- Opening Delimiter -
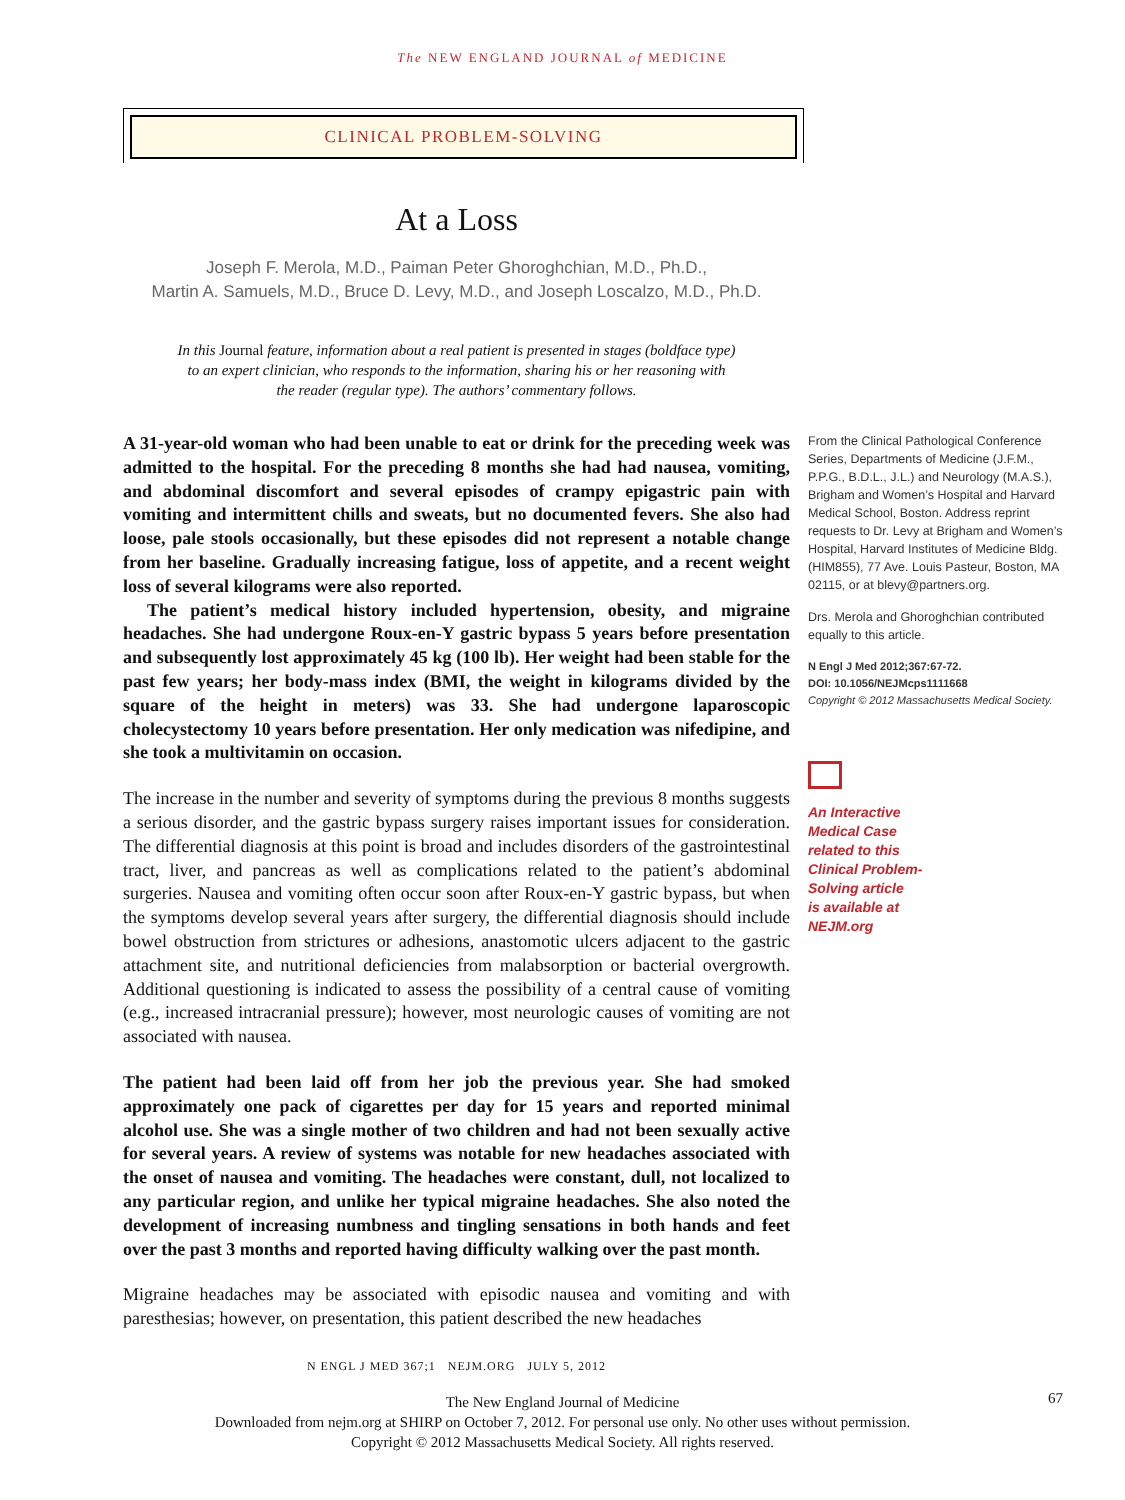The NEW ENGLAND JOURNAL of MEDICINE
CLINICAL PROBLEM-SOLVING
At a Loss
Joseph F. Merola, M.D., Paiman Peter Ghoroghchian, M.D., Ph.D.,
Martin A. Samuels, M.D., Bruce D. Levy, M.D., and Joseph Loscalzo, M.D., Ph.D.
In this Journal feature, information about a real patient is presented in stages (boldface type)
to an expert clinician, who responds to the information, sharing his or her reasoning with
the reader (regular type). The authors’ commentary follows.
A 31-year-old woman who had been unable to eat or drink for the preceding week was admitted to the hospital. For the preceding 8 months she had had nausea, vomiting, and abdominal discomfort and several episodes of crampy epigastric pain with vomiting and intermittent chills and sweats, but no documented fevers. She also had loose, pale stools occasionally, but these episodes did not represent a notable change from her baseline. Gradually increasing fatigue, loss of appetite, and a recent weight loss of several kilograms were also reported.
The patient’s medical history included hypertension, obesity, and migraine headaches. She had undergone Roux-en-Y gastric bypass 5 years before presentation and subsequently lost approximately 45 kg (100 lb). Her weight had been stable for the past few years; her body-mass index (BMI, the weight in kilograms divided by the square of the height in meters) was 33. She had undergone laparoscopic cholecystectomy 10 years before presentation. Her only medication was nifedipine, and she took a multivitamin on occasion.
The increase in the number and severity of symptoms during the previous 8 months suggests a serious disorder, and the gastric bypass surgery raises important issues for consideration. The differential diagnosis at this point is broad and includes disorders of the gastrointestinal tract, liver, and pancreas as well as complications related to the patient’s abdominal surgeries. Nausea and vomiting often occur soon after Roux-en-Y gastric bypass, but when the symptoms develop several years after surgery, the differential diagnosis should include bowel obstruction from strictures or adhesions, anastomotic ulcers adjacent to the gastric attachment site, and nutritional deficiencies from malabsorption or bacterial overgrowth. Additional questioning is indicated to assess the possibility of a central cause of vomiting (e.g., increased intracranial pressure); however, most neurologic causes of vomiting are not associated with nausea.
The patient had been laid off from her job the previous year. She had smoked approximately one pack of cigarettes per day for 15 years and reported minimal alcohol use. She was a single mother of two children and had not been sexually active for several years. A review of systems was notable for new headaches associated with the onset of nausea and vomiting. The headaches were constant, dull, not localized to any particular region, and unlike her typical migraine headaches. She also noted the development of increasing numbness and tingling sensations in both hands and feet over the past 3 months and reported having difficulty walking over the past month.
Migraine headaches may be associated with episodic nausea and vomiting and with paresthesias; however, on presentation, this patient described the new headaches
From the Clinical Pathological Conference Series, Departments of Medicine (J.F.M., P.P.G., B.D.L., J.L.) and Neurology (M.A.S.), Brigham and Women’s Hospital and Harvard Medical School, Boston. Address reprint requests to Dr. Levy at Brigham and Women’s Hospital, Harvard Institutes of Medicine Bldg. (HIM855), 77 Ave. Louis Pasteur, Boston, MA 02115, or at blevy@partners.org.
Drs. Merola and Ghoroghchian contributed equally to this article.
N Engl J Med 2012;367:67-72.
DOI: 10.1056/NEJMcps1111668
Copyright © 2012 Massachusetts Medical Society.
An Interactive
Medical Case
related to this
Clinical Problem-
Solving article
is available at
NEJM.org
N ENGL J MED 367;1 NEJM.ORG JULY 5, 2012
67
The New England Journal of Medicine
Downloaded from nejm.org at SHIRP on October 7, 2012. For personal use only. No other uses without permission.
Copyright © 2012 Massachusetts Medical Society. All rights reserved.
- Closing Delimiter -
What you will do
Leave out the pictures and repeat the lines from the start of the material through the line with "The patient’s medical", inclusive.

Expected output
The NEW ENGLAND JOURNAL of MEDICINE
CLINICAL PROBLEM-SOLVING
At a Loss
Joseph F. Merola, M.D., Paiman Peter Ghoroghchian, M.D., Ph.D.,
Martin A. Samuels, M.D., Bruce D. Levy, M.D., and Joseph Loscalzo, M.D., Ph.D.
In this Journal feature, information about a real patient is presented in stages (boldface type)
to an expert clinician, who responds to the information, sharing his or her reasoning with
the reader (regular type). The authors’ commentary follows.
A 31-year-old woman who had been unable to eat or drink for the preceding week was admitted to the hospital. For the preceding 8 months she had had nausea, vomiting, and abdominal discomfort and several episodes of crampy epigastric pain with vomiting and intermittent chills and sweats, but no documented fevers. She also had loose, pale stools occasionally, but these episodes did not represent a notable change from her baseline. Gradually increasing fatigue, loss of appetite, and a recent weight loss of several kilograms were also reported.
The patient’s medical history included hypertension, obesity, and migraine headaches. She had undergone Roux-en-Y gastric bypass 5 years before presentation and subsequently lost approximately 45 kg (100 lb). Her weight had been stable for the past few years; her body-mass index (BMI, the weight in kilograms divided by the square of the height in meters) was 33. She had undergone laparoscopic cholecystectomy 10 years before presentation. Her only medication was nifedipine, and she took a multivitamin on occasion.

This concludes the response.